__Task__.
All lines from the one with "a = 0; b = 0; c = 0; #10;" through the last line of the data below should be copied exactly; please add nothing.

━━━━━━━━━━━━━━━━━━━━

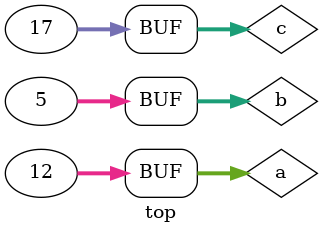
<source format=sv>
/*
:name: binary_op_plus
:description: + operator test
:should_fail: 0
:tags: 11.4.3
*/
module top();
int a = 12;
int b = 5;
int c;
initial begin
    c = a + b;
end
endmodule
</source>
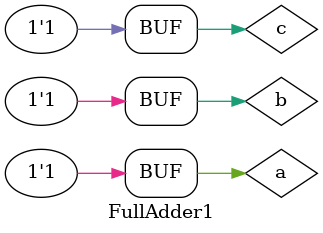
<source format=sv>
module FullAdder(sum, carry, a, b, c);
		input a,b,c;						
		output sum, carry;						
		assign sum = (a^b)^c;
		assign carry = (c&(a^b))|(a&b);
		
endmodule 

module FullAdder1;
  reg a, b, c;
  wire sum, carry;
  
  FullAdder fa(sum, carry, a, b, c);

  initial begin
    $display("a b c sum carry");
    $monitor(a," ",b," ",c," ",sum," ",carry);

    a = 0; b = 0; c = 0; #10;
    a = 0; b = 0; c = 1; #10;
    a = 0; b = 1; c = 0; #10;
    a = 0; b = 1; c = 1; #10;
    a = 1; b = 0; c = 0; #10;
    a = 1; b = 0; c = 1; #10;
    a = 1; b = 1; c = 0; #10;
    a = 1; b = 1; c = 1; #10;
	 
	 end
endmodule 
</source>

━━━━━━━━━━━━━━━━━━━━

__Task output__.
    a = 0; b = 0; c = 0; #10;
    a = 0; b = 0; c = 1; #10;
    a = 0; b = 1; c = 0; #10;
    a = 0; b = 1; c = 1; #10;
    a = 1; b = 0; c = 0; #10;
    a = 1; b = 0; c = 1; #10;
    a = 1; b = 1; c = 0; #10;
    a = 1; b = 1; c = 1; #10;
	 
	 end
endmodule 
</source>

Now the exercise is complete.